▶ What you will do
Reproduce, without alteration, every line of the data; exclude the images.

▶ Recorded information
============================================================
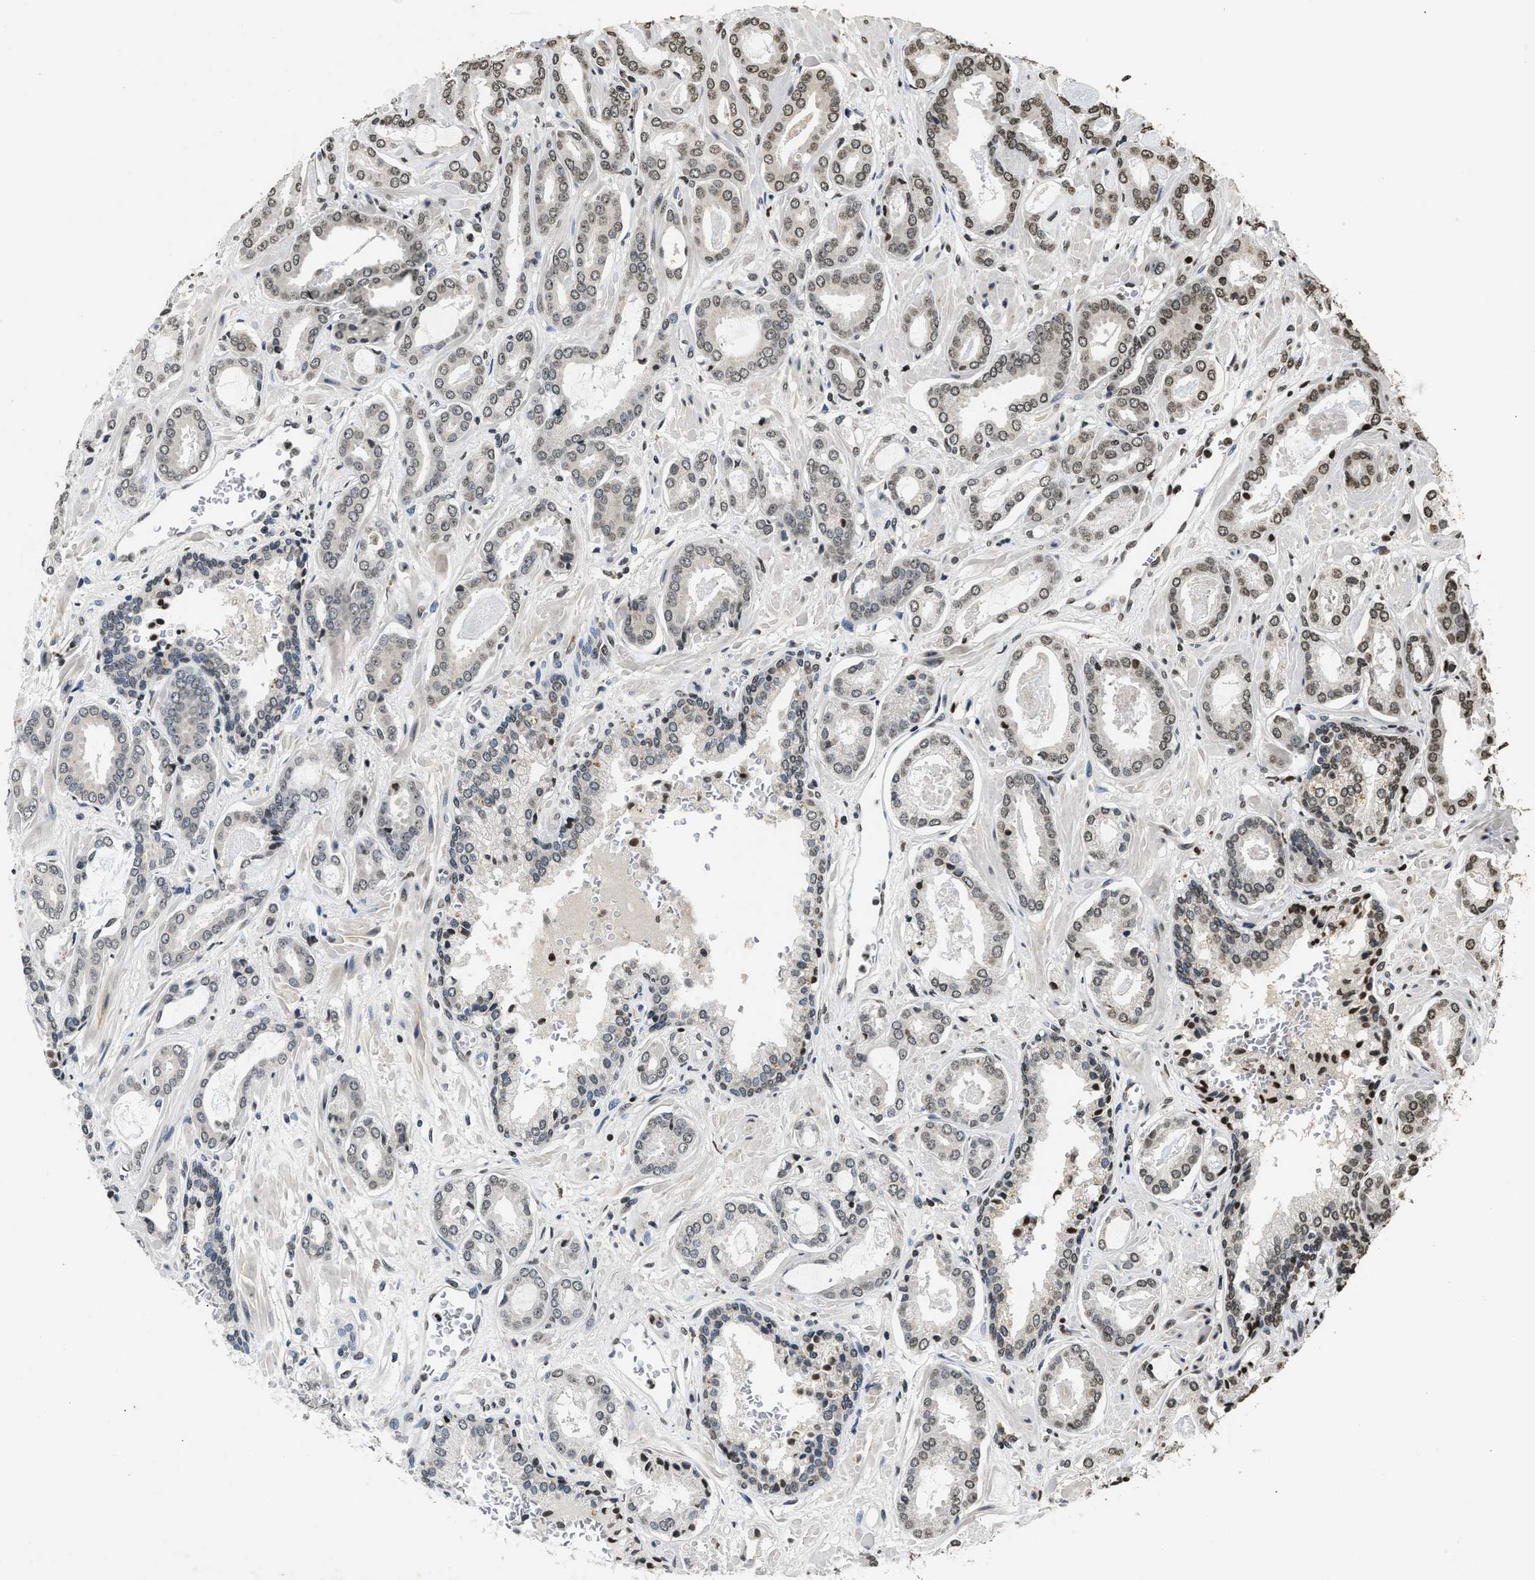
{"staining": {"intensity": "weak", "quantity": "25%-75%", "location": "nuclear"}, "tissue": "prostate cancer", "cell_type": "Tumor cells", "image_type": "cancer", "snomed": [{"axis": "morphology", "description": "Adenocarcinoma, Low grade"}, {"axis": "topography", "description": "Prostate"}], "caption": "Weak nuclear protein positivity is appreciated in about 25%-75% of tumor cells in adenocarcinoma (low-grade) (prostate).", "gene": "DNASE1L3", "patient": {"sex": "male", "age": 53}}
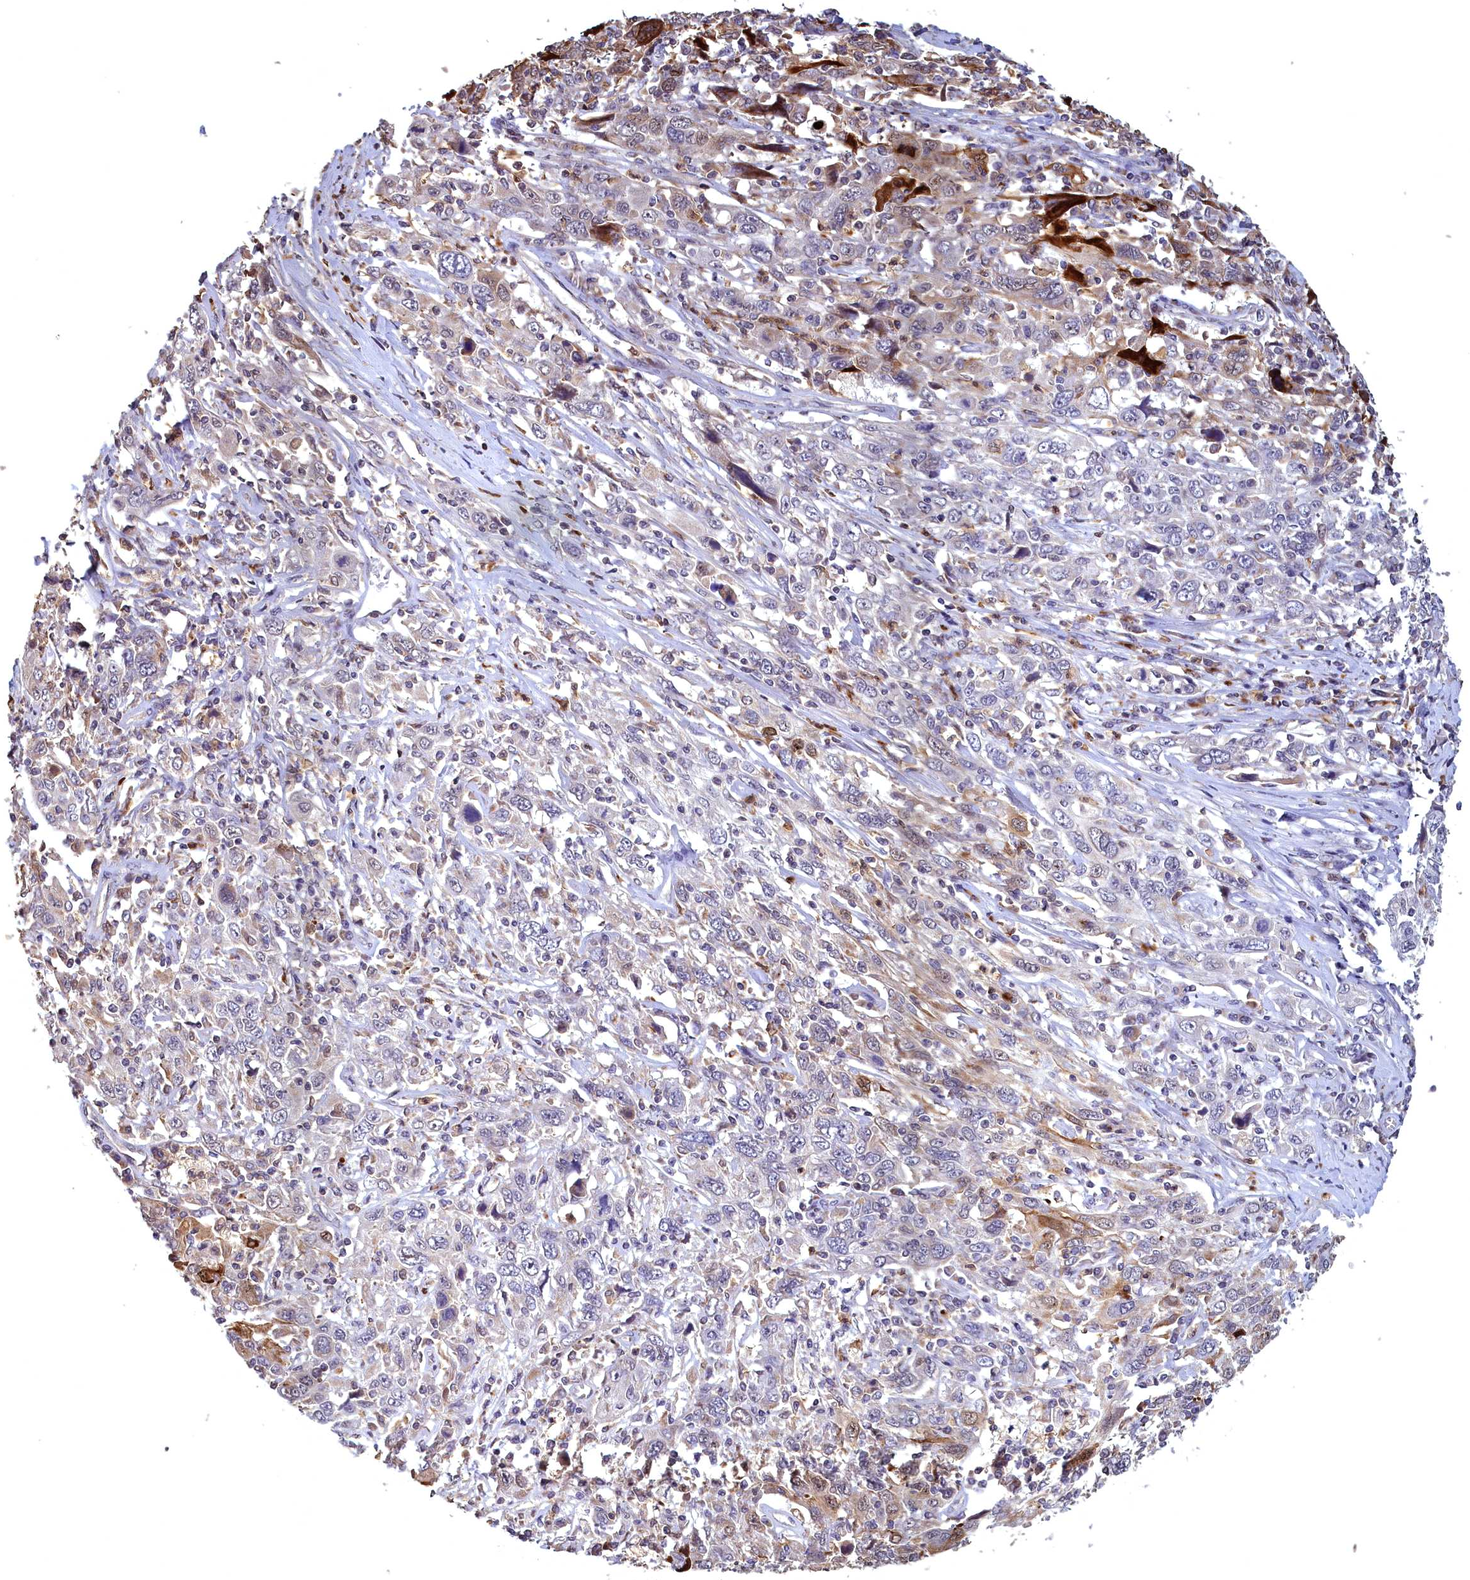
{"staining": {"intensity": "moderate", "quantity": "25%-75%", "location": "cytoplasmic/membranous"}, "tissue": "cervical cancer", "cell_type": "Tumor cells", "image_type": "cancer", "snomed": [{"axis": "morphology", "description": "Squamous cell carcinoma, NOS"}, {"axis": "topography", "description": "Cervix"}], "caption": "The photomicrograph shows immunohistochemical staining of cervical cancer. There is moderate cytoplasmic/membranous positivity is appreciated in about 25%-75% of tumor cells.", "gene": "EPB41L4B", "patient": {"sex": "female", "age": 46}}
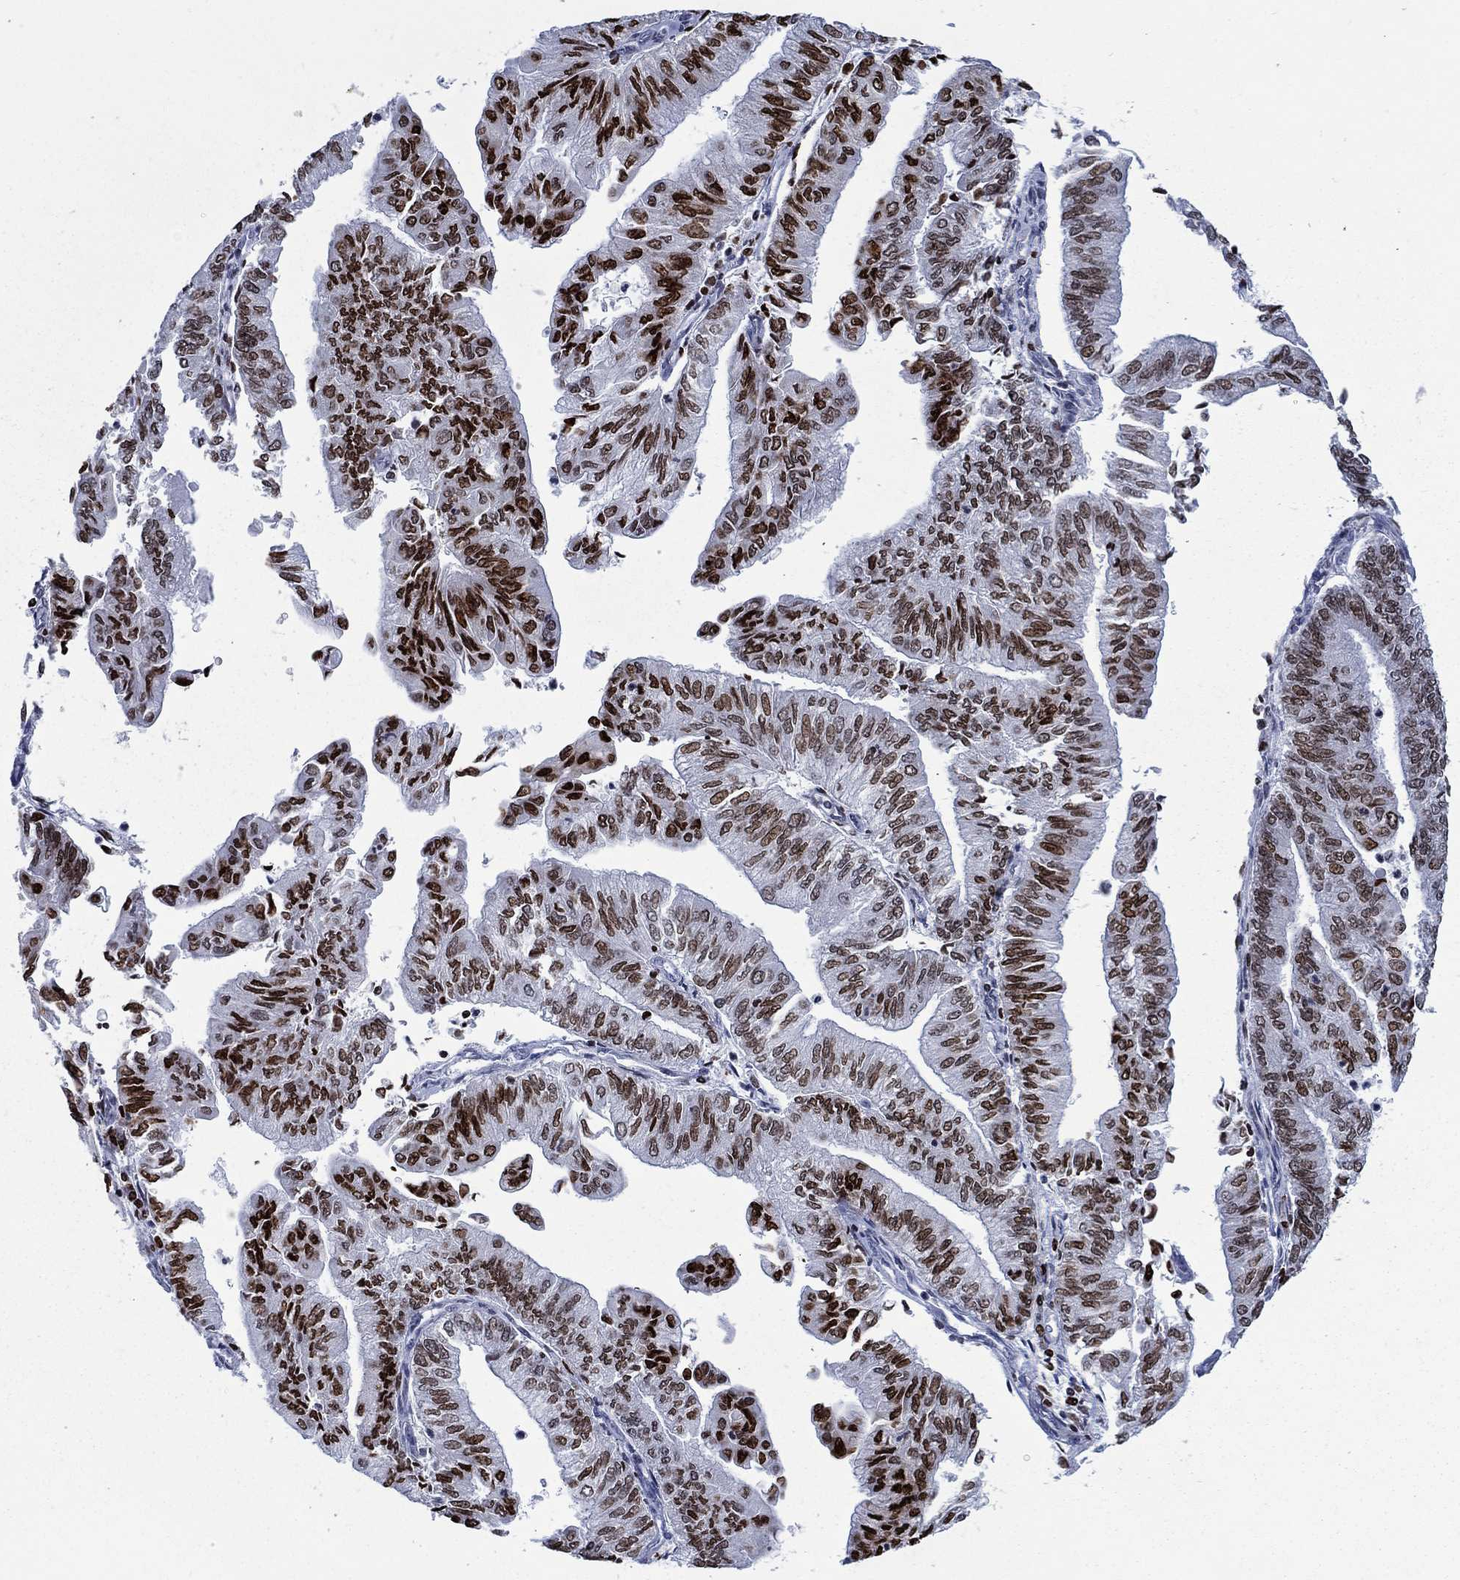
{"staining": {"intensity": "strong", "quantity": "25%-75%", "location": "nuclear"}, "tissue": "endometrial cancer", "cell_type": "Tumor cells", "image_type": "cancer", "snomed": [{"axis": "morphology", "description": "Adenocarcinoma, NOS"}, {"axis": "topography", "description": "Endometrium"}], "caption": "The micrograph exhibits immunohistochemical staining of endometrial cancer (adenocarcinoma). There is strong nuclear staining is present in about 25%-75% of tumor cells.", "gene": "HMGA1", "patient": {"sex": "female", "age": 59}}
============================================================
▶ Your response
{"staining": {"intensity": "weak", "quantity": "25%-75%", "location": "nuclear"}, "tissue": "prostate cancer", "cell_type": "Tumor cells", "image_type": "cancer", "snomed": [{"axis": "morphology", "description": "Adenocarcinoma, Low grade"}, {"axis": "topography", "description": "Prostate"}], "caption": "Weak nuclear protein positivity is appreciated in about 25%-75% of tumor cells in adenocarcinoma (low-grade) (prostate).", "gene": "DNASE1L3", "patient": {"sex": "male", "age": 53}}
{"staining": {"intensity": "moderate", "quantity": "25%-75%", "location": "cytoplasmic/membranous"}, "tissue": "cervical cancer", "cell_type": "Tumor cells", "image_type": "cancer", "snomed": [{"axis": "morphology", "description": "Squamous cell carcinoma, NOS"}, {"axis": "topography", "description": "Cervix"}], "caption": "The photomicrograph shows immunohistochemical staining of cervical cancer. There is moderate cytoplasmic/membranous positivity is appreciated in about 25%-75% of tumor cells.", "gene": "EPB41L4B", "patient": {"sex": "female", "age": 46}}
{"staining": {"intensity": "strong", "quantity": "25%-75%", "location": "nuclear"}, "tissue": "endometrial cancer", "cell_type": "Tumor cells", "image_type": "cancer", "snomed": [{"axis": "morphology", "description": "Adenocarcinoma, NOS"}, {"axis": "topography", "description": "Endometrium"}], "caption": "The micrograph exhibits immunohistochemical staining of endometrial cancer (adenocarcinoma). There is strong nuclear staining is present in about 25%-75% of tumor cells.", "gene": "HMGA1", "patient": {"sex": "female", "age": 59}}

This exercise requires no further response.